= List of water games =

Water games are games played in a body of water, such as a swimming pool, pond, lake, or river.

- Chicken fight
Two person teams: one team member sitting on the shoulders of his or her teammate or riding piggy-back. The object of the game is to knock-down or separate an opposing team through a team effort.
- Gator
One person is chosen to be the first Gator, and treads water on one side of the playing area. The remaining players stand on the pool deck on the side opposite the Gator. These players are prohibited to enter the water until the Gator says the word "gator". Once the word has been said, the players are free to enter the water whenever they wish. Once they enter the water, they must swim to the other side. If the Gator touches (more commonly "tags") any part of the player's body before he touches the other side, he is caught. After all players have crossed to the other side safely or have been caught by the Gator, the round is over. The free players get out of the water and the Gator and whomever he caught swim to the opposite side of the playing area.
- Marco Polo
One player is chosen as "It". This player closes their eyes so they can't see and tries to tag the other players. The player who is "It" shouts out "Marco" and the other players must respond by shouting "Polo", which "It" uses to try to acoustically locate them. If a player is tagged then that player becomes "It". If "It" suspects that a player has left the pool, they can shout "Fish out of water!" and the player who is out of the pool becomes the new "It".
- Sharks and minnows
One person selected as the shark and the rest as the minnows. The shark starts in the water on one side of the pool and typically shouts: "Who wants to get eaten by a shark?", at which point the minnows may begin to dive in to swim to the opposing wall. If the shark manages to grab a minnow up to the surface, the minnow becomes a shark in the next round. After all the minnows have either reached the wall or been brought up to the surface, the shark(s) swim to the middle and the cycle starts again.

ColorsOne person is "it" and that individual stands outside of the pool at the edge with their back to the other players who are in the pool below them. The "it" person begins to call colors, and if a player's color is called, they must silently start swimming towards the other end of the pool and try to touch the wall without being tagged. If the "it" player hears them swimming, jump into the pool and try to tag the players before they get to the other wall.

== Cannonball Contest ==
Participants take turns jumping into deep water to make the biggest splashes possible. The winner is the person who generates the largest splash, as determined by the consensus of the group or a judge. Before the contest begins, come to a majority agreement on the judging criteria for splashes. A “winning” splash can be determined by the height, width, or overall impact and the ripple effect of the jump. Participants can also decide to expand the cannonball categories each round, judging for best performance, smallest splash, or most unique.

== The Dunking Game ==
There are two players in the dunking game: the dunker and the dunkee.  The dunker thinks of a category that doesn't have an endless amount of options, like a color, state, or vegetable. The dunker communicates what the category is and chooses a secret example that the dunkee will try to ascertain. In the pool, the dunker holds the dunkee in their arms like a baby while the dunkee guesses what the answer might be. If their guess is incorrect, their head gets dunked underwater by the dunker.  When the dunkee finally guesses the dunker's answer, they win and become the next dunker.

A dunk tank is a specialized set up for dunking. One player's objective is to throw a ball and hit a target. Doing so activates a mechanism to dunk the other player, making them fall into a pool. The other player's objective is to distract the first player from reaching their goal within a specified number of attempts, normally by throwing insults. The game is normally played in fairs where the player hitting the target wins a prize.

STUDY MATERIAL:

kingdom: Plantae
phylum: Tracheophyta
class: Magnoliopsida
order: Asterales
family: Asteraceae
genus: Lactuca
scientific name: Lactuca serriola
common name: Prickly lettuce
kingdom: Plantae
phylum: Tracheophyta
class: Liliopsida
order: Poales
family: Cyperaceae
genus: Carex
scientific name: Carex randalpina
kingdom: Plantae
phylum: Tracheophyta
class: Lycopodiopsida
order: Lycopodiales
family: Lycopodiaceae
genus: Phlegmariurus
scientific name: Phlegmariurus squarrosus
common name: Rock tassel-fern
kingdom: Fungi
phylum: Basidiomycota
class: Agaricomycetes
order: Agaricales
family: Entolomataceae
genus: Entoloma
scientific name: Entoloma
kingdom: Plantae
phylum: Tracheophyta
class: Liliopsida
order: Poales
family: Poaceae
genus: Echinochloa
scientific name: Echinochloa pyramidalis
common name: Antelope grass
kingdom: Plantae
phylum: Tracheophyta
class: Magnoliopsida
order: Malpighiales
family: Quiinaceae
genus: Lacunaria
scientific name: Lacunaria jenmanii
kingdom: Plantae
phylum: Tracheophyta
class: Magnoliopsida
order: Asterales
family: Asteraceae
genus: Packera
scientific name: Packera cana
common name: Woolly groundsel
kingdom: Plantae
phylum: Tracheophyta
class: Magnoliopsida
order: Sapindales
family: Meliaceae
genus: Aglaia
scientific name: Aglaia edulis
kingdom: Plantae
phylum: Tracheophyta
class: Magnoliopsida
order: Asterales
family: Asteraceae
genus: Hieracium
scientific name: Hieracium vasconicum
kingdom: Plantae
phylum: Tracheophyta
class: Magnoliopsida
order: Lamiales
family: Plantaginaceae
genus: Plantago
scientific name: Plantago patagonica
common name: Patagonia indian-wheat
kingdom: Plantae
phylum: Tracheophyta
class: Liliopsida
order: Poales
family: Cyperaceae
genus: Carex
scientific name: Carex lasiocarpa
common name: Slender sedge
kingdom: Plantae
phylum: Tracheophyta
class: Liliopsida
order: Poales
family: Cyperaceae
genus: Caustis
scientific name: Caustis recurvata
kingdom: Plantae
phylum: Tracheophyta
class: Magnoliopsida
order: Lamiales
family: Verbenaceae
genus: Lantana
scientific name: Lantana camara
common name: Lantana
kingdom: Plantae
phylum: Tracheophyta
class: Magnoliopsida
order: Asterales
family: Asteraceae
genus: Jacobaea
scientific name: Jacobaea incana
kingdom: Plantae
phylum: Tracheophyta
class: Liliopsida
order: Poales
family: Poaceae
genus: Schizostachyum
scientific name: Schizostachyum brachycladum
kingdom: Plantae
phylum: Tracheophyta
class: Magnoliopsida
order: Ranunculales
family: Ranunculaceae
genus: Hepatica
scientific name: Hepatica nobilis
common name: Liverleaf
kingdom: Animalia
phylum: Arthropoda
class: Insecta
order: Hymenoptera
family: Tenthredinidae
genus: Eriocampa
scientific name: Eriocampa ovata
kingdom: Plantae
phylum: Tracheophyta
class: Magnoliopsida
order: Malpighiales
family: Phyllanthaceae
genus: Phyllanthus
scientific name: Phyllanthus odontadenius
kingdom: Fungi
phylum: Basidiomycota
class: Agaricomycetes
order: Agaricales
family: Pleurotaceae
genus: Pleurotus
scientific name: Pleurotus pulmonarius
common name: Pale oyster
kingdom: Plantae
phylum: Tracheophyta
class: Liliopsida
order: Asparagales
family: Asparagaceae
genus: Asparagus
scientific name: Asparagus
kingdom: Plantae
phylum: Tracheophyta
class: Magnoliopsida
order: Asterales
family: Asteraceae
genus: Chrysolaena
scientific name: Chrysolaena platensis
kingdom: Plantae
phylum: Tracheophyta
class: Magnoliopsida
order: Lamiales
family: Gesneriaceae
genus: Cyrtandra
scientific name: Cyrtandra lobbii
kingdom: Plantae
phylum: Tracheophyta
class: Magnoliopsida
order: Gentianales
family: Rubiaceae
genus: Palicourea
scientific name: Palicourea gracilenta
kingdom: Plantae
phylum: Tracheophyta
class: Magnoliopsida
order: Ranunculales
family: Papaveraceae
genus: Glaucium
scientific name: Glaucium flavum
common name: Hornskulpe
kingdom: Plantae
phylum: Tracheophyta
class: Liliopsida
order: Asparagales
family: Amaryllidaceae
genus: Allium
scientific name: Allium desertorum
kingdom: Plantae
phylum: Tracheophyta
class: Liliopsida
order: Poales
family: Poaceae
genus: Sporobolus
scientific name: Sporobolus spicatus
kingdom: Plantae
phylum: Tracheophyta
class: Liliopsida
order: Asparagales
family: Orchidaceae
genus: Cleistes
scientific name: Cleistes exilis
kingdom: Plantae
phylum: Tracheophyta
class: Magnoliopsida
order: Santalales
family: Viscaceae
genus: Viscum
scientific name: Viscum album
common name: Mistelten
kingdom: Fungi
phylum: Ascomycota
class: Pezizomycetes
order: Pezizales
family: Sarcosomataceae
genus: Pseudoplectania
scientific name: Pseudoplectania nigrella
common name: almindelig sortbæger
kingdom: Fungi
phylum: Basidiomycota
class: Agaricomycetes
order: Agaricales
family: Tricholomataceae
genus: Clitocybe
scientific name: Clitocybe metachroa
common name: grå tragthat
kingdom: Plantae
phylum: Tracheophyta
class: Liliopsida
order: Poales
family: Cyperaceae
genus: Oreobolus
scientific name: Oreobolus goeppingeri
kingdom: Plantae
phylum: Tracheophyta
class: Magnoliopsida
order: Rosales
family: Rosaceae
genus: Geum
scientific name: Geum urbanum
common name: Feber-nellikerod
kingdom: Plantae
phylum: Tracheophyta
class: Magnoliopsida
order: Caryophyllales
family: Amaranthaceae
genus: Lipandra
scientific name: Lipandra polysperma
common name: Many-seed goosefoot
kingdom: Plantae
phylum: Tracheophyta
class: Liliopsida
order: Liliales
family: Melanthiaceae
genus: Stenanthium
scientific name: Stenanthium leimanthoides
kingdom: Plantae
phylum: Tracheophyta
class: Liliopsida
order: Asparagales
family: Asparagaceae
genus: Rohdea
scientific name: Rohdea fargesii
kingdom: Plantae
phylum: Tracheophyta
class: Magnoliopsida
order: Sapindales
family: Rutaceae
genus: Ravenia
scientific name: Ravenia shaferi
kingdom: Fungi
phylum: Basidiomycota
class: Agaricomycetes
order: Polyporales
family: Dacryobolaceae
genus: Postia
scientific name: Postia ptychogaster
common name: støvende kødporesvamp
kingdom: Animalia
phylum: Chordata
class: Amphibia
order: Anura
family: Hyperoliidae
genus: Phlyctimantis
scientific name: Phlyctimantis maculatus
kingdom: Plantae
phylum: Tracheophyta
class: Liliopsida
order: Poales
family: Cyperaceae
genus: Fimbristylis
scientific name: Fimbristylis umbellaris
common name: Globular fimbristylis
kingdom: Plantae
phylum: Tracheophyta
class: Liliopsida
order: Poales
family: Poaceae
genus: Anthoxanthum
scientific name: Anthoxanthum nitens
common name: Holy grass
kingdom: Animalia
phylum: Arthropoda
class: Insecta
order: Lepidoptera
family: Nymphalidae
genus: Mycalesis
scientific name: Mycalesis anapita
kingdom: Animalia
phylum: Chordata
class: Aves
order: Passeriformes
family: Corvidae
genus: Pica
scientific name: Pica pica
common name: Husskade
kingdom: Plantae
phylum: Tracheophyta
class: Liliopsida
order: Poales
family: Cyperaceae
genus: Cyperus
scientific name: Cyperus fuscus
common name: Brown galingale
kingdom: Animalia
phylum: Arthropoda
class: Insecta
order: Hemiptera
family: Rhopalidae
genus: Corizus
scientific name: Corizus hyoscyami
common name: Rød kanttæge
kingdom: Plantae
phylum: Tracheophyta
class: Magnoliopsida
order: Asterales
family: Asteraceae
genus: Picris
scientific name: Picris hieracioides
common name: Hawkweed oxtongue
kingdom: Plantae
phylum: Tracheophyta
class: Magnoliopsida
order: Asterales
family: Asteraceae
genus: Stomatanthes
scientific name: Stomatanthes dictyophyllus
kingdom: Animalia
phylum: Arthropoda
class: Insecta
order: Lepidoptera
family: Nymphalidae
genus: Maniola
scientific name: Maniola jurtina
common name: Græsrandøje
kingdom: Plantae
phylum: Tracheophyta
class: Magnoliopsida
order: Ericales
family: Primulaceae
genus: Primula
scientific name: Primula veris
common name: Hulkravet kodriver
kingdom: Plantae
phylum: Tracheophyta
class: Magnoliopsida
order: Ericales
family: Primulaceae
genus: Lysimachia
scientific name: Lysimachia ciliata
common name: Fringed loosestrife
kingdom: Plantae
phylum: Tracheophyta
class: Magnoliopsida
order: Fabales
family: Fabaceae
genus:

WHAT TO WORK ON:
[1] In the list of water games, what can the Marco Polo player who is "It" shout upon suspecting that a player has left the pool?
[2] From the list of water games, quote everything from "- Sharks and" down to "cycle starts again.".

TASK RESPONSES:
[1] "Fish out of water!"

[2]
- Sharks and minnows
One person selected as the shark and the rest as the minnows. The shark starts in the water on one side of the pool and typically shouts: "Who wants to get eaten by a shark?", at which point the minnows may begin to dive in to swim to the opposing wall. If the shark manages to grab a minnow up to the surface, the minnow becomes a shark in the next round. After all the minnows have either reached the wall or been brought up to the surface, the shark(s) swim to the middle and the cycle starts again.